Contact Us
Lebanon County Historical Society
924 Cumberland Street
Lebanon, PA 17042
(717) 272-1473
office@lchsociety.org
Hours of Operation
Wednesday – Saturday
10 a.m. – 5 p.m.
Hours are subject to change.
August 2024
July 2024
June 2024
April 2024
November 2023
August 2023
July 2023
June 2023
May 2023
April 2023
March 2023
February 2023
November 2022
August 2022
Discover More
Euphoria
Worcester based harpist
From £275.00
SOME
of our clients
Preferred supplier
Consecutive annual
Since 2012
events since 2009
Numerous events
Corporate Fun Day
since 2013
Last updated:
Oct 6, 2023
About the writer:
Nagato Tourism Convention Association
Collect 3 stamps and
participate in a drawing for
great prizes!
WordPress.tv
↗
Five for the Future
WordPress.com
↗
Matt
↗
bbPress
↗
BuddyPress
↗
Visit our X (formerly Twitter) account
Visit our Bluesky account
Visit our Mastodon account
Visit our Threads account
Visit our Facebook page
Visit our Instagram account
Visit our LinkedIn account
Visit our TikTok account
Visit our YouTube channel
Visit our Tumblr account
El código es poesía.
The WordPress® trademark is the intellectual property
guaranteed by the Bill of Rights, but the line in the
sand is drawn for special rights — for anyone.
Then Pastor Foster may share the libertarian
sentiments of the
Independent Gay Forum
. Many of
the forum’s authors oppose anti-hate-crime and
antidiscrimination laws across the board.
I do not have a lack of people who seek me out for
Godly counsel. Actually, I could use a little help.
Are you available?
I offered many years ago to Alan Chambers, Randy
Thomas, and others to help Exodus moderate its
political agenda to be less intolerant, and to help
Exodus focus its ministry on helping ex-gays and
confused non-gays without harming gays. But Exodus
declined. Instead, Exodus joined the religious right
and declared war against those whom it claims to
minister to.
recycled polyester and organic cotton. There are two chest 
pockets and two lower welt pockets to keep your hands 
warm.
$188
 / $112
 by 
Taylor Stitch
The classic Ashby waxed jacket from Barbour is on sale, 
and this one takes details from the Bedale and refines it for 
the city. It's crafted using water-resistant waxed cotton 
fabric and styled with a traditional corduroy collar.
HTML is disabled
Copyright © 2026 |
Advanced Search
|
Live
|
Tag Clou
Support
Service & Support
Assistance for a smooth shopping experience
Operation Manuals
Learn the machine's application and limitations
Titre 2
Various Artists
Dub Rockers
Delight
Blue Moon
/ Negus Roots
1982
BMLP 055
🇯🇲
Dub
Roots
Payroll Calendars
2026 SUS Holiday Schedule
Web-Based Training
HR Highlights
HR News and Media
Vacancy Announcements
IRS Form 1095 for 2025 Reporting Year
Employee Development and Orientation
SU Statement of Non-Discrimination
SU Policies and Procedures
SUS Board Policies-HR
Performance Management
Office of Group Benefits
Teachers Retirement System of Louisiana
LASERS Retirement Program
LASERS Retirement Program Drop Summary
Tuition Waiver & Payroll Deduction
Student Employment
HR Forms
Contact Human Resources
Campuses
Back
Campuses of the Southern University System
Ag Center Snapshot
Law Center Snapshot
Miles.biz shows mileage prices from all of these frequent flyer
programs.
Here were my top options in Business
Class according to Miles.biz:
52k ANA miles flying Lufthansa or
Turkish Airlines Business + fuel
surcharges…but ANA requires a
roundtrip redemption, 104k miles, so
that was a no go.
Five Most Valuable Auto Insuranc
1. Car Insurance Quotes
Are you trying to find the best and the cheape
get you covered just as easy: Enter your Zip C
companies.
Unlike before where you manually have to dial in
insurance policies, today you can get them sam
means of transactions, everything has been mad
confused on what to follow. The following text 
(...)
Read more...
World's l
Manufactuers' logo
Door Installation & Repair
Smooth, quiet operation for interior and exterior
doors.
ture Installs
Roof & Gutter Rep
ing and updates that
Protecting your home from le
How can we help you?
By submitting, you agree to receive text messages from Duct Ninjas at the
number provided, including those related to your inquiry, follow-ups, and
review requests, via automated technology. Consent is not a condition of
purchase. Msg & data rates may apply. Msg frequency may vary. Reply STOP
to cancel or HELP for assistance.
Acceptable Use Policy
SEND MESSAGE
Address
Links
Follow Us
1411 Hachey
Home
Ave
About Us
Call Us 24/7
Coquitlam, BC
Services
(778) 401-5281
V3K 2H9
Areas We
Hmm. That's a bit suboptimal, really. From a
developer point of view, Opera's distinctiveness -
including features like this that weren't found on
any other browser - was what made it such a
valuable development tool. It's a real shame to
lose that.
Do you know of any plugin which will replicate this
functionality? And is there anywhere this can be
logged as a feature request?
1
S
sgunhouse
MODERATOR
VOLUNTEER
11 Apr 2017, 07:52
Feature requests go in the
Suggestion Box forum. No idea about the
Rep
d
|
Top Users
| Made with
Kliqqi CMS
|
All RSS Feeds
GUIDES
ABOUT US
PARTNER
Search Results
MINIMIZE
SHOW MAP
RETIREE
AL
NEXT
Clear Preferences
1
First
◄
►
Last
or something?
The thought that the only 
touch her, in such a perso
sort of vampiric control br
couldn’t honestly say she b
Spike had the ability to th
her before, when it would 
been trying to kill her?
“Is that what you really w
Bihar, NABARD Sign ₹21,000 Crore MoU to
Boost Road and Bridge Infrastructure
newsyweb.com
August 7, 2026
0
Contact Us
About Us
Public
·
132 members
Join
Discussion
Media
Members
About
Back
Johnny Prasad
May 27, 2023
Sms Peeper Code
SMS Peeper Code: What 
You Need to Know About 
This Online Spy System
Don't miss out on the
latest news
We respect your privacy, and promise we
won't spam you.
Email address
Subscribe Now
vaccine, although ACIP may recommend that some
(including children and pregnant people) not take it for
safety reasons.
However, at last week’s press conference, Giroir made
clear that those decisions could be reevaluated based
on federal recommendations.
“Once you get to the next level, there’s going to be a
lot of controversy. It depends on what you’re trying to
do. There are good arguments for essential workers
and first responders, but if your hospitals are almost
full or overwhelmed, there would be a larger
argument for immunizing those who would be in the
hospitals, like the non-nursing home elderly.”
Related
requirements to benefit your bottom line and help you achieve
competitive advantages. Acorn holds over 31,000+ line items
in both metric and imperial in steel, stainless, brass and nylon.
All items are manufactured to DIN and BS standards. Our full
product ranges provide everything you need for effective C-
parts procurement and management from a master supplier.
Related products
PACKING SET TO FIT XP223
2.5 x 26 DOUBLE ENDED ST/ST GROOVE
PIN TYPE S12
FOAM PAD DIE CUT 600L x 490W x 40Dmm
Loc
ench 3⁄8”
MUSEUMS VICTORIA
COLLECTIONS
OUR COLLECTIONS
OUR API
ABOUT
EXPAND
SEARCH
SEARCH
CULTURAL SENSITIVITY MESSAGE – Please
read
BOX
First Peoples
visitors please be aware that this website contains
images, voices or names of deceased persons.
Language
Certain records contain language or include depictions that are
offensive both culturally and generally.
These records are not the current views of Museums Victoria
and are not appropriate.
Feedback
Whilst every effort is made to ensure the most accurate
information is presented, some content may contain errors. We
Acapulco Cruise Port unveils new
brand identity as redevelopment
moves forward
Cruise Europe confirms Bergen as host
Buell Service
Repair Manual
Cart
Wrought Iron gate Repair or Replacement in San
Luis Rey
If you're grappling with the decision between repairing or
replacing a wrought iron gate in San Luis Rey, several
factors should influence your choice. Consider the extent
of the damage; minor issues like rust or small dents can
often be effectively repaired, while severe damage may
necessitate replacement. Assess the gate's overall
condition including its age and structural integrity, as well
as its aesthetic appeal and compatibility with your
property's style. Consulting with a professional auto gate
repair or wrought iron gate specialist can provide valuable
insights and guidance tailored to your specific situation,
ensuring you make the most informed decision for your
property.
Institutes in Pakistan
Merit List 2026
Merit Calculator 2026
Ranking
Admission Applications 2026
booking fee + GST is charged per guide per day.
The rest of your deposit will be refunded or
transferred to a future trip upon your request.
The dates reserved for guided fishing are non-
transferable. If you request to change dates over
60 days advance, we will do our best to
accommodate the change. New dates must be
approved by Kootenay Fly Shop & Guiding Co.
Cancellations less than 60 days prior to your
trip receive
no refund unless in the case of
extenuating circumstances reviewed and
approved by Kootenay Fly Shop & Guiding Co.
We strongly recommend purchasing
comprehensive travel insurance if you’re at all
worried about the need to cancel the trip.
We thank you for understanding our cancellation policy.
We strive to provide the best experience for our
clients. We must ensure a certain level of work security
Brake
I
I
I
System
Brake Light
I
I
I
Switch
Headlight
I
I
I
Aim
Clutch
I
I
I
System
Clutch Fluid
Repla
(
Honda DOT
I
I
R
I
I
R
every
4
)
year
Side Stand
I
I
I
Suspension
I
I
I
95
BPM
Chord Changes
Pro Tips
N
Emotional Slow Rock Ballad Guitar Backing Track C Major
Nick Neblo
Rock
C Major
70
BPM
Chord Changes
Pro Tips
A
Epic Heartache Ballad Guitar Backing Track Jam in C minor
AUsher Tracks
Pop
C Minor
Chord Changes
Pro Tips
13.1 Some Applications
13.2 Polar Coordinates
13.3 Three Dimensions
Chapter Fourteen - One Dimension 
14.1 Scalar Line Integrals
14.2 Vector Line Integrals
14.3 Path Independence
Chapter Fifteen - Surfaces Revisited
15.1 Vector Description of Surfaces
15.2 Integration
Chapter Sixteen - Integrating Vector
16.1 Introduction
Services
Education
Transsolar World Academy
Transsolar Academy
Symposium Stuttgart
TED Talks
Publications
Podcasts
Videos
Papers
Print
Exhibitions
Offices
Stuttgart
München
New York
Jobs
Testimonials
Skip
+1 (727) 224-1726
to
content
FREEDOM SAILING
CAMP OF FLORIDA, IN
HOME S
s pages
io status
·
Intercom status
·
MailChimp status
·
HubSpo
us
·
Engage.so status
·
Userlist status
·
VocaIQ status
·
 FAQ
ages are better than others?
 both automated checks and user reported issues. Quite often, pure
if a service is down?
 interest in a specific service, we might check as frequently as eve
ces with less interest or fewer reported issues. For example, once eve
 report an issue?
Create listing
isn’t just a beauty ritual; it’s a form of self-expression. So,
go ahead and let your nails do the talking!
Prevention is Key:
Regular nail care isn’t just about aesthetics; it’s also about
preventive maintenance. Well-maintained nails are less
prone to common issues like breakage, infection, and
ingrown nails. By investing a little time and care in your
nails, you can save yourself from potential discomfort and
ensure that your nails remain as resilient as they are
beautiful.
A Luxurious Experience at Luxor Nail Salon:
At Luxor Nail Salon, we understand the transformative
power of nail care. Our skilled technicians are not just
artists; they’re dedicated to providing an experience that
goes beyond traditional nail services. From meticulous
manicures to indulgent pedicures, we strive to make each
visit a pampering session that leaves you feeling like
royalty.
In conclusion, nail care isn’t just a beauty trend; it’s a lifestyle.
· · · · · · ·
◆ Goal of the exercise ◆
Give back, exactly as written, the stretch from the line with "Buell Service" through the line with "Emotional Slow Rock", and no other lines from the records above.

◆ Result ◆
Buell Service
Repair Manual
Cart
Wrought Iron gate Repair or Replacement in San
Luis Rey
If you're grappling with the decision between repairing or
replacing a wrought iron gate in San Luis Rey, several
factors should influence your choice. Consider the extent
of the damage; minor issues like rust or small dents can
often be effectively repaired, while severe damage may
necessitate replacement. Assess the gate's overall
condition including its age and structural integrity, as well
as its aesthetic appeal and compatibility with your
property's style. Consulting with a professional auto gate
repair or wrought iron gate specialist can provide valuable
insights and guidance tailored to your specific situation,
ensuring you make the most informed decision for your
property.
Institutes in Pakistan
Merit List 2026
Merit Calculator 2026
Ranking
Admission Applications 2026
booking fee + GST is charged per guide per day.
The rest of your deposit will be refunded or
transferred to a future trip upon your request.
The dates reserved for guided fishing are non-
transferable. If you request to change dates over
60 days advance, we will do our best to
accommodate the change. New dates must be
approved by Kootenay Fly Shop & Guiding Co.
Cancellations less than 60 days prior to your
trip receive
no refund unless in the case of
extenuating circumstances reviewed and
approved by Kootenay Fly Shop & Guiding Co.
We strongly recommend purchasing
comprehensive travel insurance if you’re at all
worried about the need to cancel the trip.
We thank you for understanding our cancellation policy.
We strive to provide the best experience for our
clients. We must ensure a certain level of work security
Brake
I
I
I
System
Brake Light
I
I
I
Switch
Headlight
I
I
I
Aim
Clutch
I
I
I
System
Clutch Fluid
Repla
(
Honda DOT
I
I
R
I
I
R
every
4
)
year
Side Stand
I
I
I
Suspension
I
I
I
95
BPM
Chord Changes
Pro Tips
N
Emotional Slow Rock Ballad Guitar Backing Track C Major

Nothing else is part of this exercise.